When Jafarnia returned to the U.S. for law school, she dove headfirst into advocacy at the intersection of human rights, migration, and armed conflict.

“At HLS, I was amazed by the resources at my disposal,” she says. “More so, I was excited to meet others who hoped to utilize the power of the law to effectuate change for disenfranchised populations.”

As a student in HLS’s International Human Rights Clinic in Nov 2017, Niku Jafarnia J.D./M.P.P. ’20 travelled to the Kakuma Refugee Camp, in Kenya, with Anna Crowe LL.M.’ 12, HLS lecturer on law and the assistant director of the International Human Rights Clinic. Jafarnia is pictured here with a member of the Norwegian Refugee Council, a partner organization for that trip.

She took leadership roles in student organizations such as the HLS Immigration Project and HLS Advocates for Human Rights. She was a student in the International Human Rights Clinic, the Immigration and Refugee Clinic, and the Crimmigration Clinic, and acted as an research assistant for faculty in all of the above. During summers and J-terms, she conducted research and completed internships in Lebanon, Turkey, Greece, Germany, and Jordan and worked with major human rights organizations such as the Hebrew Immigrant Aid Society, the United Nations High Commissioner for Refugees, and the International Refugee Assistance Project. Academically, she took almost every available course at HLS relevant to these issue areas.

Despite toiling with clients in a system that so often seems bleak, Jafarnia finds hope in the community of advocates that she has found on campus.

“When I first started law school, I did not expect to find community in the way that I did. It feels almost serendipitous that the International Human Rights Clinic and Immigration and Refugee Clinic occupy the same suite, because that space—and the professors and the students in it—have been everything to me in law school.”

Still, she felt she had more to learn. Jafarnia recognized that the intersection of policies, laws, organizations, and governments had created a deeply entangled web for those seeking to improve conditions for refugees. After two years of law school, she started work on a Master in Public Policy degree at the Harvard Kennedy School of Government.

“Lawyers often swoop in after everything is already awful to provide remedy,” she says. “I wanted to learn about creative ways to preempt the terrible thing that happened, whether that’s through movement building or storytelling.

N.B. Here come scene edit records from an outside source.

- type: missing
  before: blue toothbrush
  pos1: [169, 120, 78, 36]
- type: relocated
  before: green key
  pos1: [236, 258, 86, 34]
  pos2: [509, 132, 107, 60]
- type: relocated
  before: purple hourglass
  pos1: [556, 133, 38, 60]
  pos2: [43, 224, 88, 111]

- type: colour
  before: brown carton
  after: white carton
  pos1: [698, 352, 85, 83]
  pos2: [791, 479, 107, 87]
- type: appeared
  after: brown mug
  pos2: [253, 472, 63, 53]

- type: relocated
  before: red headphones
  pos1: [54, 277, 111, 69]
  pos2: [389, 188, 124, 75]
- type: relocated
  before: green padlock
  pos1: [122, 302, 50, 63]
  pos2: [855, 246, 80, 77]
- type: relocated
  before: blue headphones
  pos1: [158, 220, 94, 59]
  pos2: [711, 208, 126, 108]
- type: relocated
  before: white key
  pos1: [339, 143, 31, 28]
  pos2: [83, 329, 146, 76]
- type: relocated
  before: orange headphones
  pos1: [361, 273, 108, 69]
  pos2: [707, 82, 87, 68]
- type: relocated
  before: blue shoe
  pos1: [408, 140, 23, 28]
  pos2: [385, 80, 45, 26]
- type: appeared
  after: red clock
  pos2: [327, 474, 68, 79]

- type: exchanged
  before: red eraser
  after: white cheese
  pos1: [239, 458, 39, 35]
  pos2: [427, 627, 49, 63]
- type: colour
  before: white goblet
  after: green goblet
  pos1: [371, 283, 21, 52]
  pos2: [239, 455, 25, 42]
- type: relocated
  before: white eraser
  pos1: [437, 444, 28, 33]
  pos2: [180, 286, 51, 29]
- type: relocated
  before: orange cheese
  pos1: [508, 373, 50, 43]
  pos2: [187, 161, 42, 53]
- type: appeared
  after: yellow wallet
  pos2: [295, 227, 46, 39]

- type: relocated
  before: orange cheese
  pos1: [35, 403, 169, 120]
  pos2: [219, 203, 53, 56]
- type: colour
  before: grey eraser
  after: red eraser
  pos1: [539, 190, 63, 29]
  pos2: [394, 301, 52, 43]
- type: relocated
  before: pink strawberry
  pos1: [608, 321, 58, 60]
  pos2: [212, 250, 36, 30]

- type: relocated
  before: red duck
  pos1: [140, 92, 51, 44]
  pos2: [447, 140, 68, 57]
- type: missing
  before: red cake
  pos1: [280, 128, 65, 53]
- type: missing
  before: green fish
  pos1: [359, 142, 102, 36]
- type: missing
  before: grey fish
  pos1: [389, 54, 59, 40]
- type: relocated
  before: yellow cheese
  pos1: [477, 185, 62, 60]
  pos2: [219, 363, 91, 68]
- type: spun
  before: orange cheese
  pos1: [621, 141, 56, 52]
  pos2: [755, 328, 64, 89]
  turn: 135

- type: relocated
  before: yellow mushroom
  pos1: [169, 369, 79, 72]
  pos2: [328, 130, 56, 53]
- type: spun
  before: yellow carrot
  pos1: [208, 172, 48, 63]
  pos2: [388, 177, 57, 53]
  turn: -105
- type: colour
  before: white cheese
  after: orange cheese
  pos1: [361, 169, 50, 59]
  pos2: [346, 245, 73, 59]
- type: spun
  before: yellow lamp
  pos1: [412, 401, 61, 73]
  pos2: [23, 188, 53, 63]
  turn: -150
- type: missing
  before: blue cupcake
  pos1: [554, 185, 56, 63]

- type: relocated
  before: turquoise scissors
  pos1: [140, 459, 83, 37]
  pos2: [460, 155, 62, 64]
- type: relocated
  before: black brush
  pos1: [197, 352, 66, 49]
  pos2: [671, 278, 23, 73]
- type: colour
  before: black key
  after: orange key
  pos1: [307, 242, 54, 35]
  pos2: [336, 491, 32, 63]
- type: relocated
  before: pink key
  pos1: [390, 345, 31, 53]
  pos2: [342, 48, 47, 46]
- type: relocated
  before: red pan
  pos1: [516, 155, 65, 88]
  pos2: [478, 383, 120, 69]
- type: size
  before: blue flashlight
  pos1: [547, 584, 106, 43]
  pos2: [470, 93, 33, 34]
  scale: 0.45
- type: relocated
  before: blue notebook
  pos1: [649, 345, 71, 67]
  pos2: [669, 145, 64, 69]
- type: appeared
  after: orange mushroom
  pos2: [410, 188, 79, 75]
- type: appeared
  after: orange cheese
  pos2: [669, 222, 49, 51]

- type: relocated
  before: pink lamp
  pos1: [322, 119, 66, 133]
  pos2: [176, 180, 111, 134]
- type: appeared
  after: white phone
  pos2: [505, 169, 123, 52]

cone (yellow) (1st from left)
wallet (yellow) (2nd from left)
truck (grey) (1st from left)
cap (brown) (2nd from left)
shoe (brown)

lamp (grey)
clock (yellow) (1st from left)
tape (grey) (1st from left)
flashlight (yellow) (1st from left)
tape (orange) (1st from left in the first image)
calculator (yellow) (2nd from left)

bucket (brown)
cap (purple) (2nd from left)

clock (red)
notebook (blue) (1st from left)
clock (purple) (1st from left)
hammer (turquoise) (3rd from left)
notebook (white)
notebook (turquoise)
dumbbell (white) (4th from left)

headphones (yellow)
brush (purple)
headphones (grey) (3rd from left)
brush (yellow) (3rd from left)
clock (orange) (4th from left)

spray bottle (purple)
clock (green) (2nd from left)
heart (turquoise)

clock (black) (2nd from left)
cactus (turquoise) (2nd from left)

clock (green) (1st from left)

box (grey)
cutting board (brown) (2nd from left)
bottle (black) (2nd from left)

At the Kennedy School, she moved from direct immigration services to thinking more holistically about the circumstances that cause refugee crises, such as limitations on humanitarian aid or state responses to armed groups. In summer 2019, she conducted research at Columbia Law School’s Human Rights Institute for a report that examined the U.S. military’s investigations of civilian casualties during and analyzed the application of international humanitarian law (IHL) to airstrikes in Yemen. This research led to a more fruitful collaboration that would become her postgraduate project.

Following her graduation, Jafarnia will begin a Satter Fellowship at Mwatana for Human Rights where she will focus on mass atrocities in Yemen. Based in Lebanon, she will spend the year investigating violations of IHL and war crimes in the Yemeni civil war.

“In today’s armed conflicts, and particularly in Yemen, powerful countries like the U.S. often claim that all individuals killed were combatants, and therefore were legitimate targets. But this isn’t the case,” she says. “These claims have totally hindered the ability for victims of war to achieve accountability, and this has huge implications for civilian protection.”

Jafarnia does not know what lies after Mwatana. She lets the people she works with, and the stories they tell, inform her next steps.

“I always want to be serving communities who have been adversely affected by the residual damage of colonialism,” she says. “But, ultimately, what is really key for me is to keep listening and learning to find out where I can be most useful. And that’s what I’ll do next.”